While significant progress has been made in this field, existing methods still face significant challenges. Early research primarily relied on statistical methods and community/clustering-based techniques. For instance, OddBall [
11] detects anomalies by analyzing node degrees, weight distributions, or local structural patterns (e.g., star/clique subgraphs). NetWalk [
12] introduced a real-time anomaly detection framework for dynamic networks, which jointly learns low-dimensional node representations via clique embedding and deep autoencoders while dynamically updating cluster centers using streaming K-means for anomaly identification. However, these methods typically rely on local structural features, making them less effective in capturing complex relationships and global patterns in graphs. With the advancement of deep learning, graph neural networks have emerged as a powerful tool for GAD. CmaGraph [
13] pioneered the integration of dynamic community evolution into anomaly detection. Its three-module architecture (community detection, metric enhancement, and one-class anomaly scoring) reconstructs intra-/inter-community node distances, significantly improving sensitivity to structural anomalies. FAGAD [
14] tackles the issue of anomaly signal loss caused by GNNs’ low-pass filtering. It proposes a frequency-adaptive GNN that enhances high-frequency anomaly feature extraction via all-pass/low-pass/high-pass signal fusion and a self-supervised bootstrapping strategy—without requiring labeled data. G3AD [
15] addresses the adverse effects of anomalies on GNNs by designing a dual-auxiliary encoder (decoupling attributes and topology) and an adaptive caching mechanism. This prevents the model from directly reconstructing anomaly-contaminated graph structures, thereby improving robustness against subtle structural deviations in unsupervised settings. However, most existing GNN-based methods focus solely on either node attributes [
16,
17] or topological structures, resulting in limited sensitivity to structural anomalies. This limitation becomes particularly evident when anomalies manifest as subtle structural deviations rather than distinct attribute differences. For example, as shown in
Figure 1, banks have identified anomalous credit card transactions where small purchases are immediately followed by large withdrawals across thousands of accounts. While individual accounts appear normal, fraudsters mask cash-out activities by coordinating transactions across controlled accounts. Such evasive patterns remain undetectable through neighborhood or attribute analysis alone. By encoding structural similarities, we can highlight shared behaviors among fraudulent nodes, such as connections to 5–10 peripheral accounts or 90% fund flow through these nodes, revealing hidden relationships to identify entire fraud networks rather than isolated suspicious accounts.

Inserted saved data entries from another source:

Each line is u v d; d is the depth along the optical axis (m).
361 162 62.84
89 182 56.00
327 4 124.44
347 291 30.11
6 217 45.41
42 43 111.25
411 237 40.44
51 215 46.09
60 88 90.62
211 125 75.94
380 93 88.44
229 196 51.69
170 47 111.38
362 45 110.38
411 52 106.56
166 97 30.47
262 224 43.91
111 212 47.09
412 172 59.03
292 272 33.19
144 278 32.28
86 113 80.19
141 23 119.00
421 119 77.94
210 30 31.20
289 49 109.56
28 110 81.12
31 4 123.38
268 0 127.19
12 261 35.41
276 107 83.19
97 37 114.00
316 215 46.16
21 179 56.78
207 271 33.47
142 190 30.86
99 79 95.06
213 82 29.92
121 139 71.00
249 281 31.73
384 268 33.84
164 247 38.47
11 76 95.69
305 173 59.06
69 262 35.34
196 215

Current methods exhibit three key limitations: (1)
Over-reliance on reconstruction error: Many existing approaches, such as autoencoder-based methods [
18,
19], detect anomalies by measuring reconstruction errors in node attributes or graph structure. However, these methods often fail to capture discriminative features, limiting their ability to identify anomalies in complex graph structures. (2)
Inadequate exploitation of structural similarity: Most current methods poorly exploit structural similarity between nodes. For instance, SVD [
20] and Eigenvalue Decomposition [
21] applied to adjacency or Laplacian matrices are sensitive to minor graph perturbations and struggle to distinguish nodes with subtle yet critical structural differences. Similarly, random walk-based methods like DeepWalk [
22] and Node2Vec [
23] often fail to assign similar embeddings to nodes with identical structural roles but distant graph positions. (3)
Disjoint handling of attributes and structure: Many methods focus exclusively on either node attributes [
24,
25] or graph topology like DBSCAN [
26] and Struc2Vec [
27], neglecting their synergistic integration. This separation reduces sensitivity to complex anomalies that exhibit deviations in both attributes and structure [
28].
To address these limitations, we present DPGAD, a structure-aware dual-path attention graph node anomaly detection method. Specifically, DPGAD employs a dual-path attention mechanism to jointly model attribute features and structural similarity features in a unified framework. An adaptive gating mechanism dynamically balances the contributions of these features, enabling robust detection across diverse anomaly types. To summarize, we have the following contributions:
- (1)
We propose a novel dual similarity attention mechanism that captures both attribute and structural similarities in graph nodes. This mechanism enhances the model’s ability to detect anomalies, especially those defined by structural pattern deviations.
- (2)
A learnable gating mechanism dynamically adjusts the fusion of attribute and structural features. This allows DPGAD to focus on task-critical patterns, enhancing robustness against diverse anomalies.
- (3)
Extensive experiments on real-world datasets demonstrate DPGAD’s outperformance, with notable gains in accuracy for structure-sensitive anomalies.
4. Experiment
4.1. Experimental Environment
This experiment uses an Intel (R) core (TM) i9-10900k CPU@3.70 GHZ in the Microsoft Windows environment and an NVIDIA GeForce RTX 3090 GPU card. All the codes are implemented by Python 3.11.11, pytoch 2.4.1, and the pytoch geometric is used to complete the related graph calculation.
4.2. Datasets
This section describes the datasets used to evaluate DPGAD’s performance.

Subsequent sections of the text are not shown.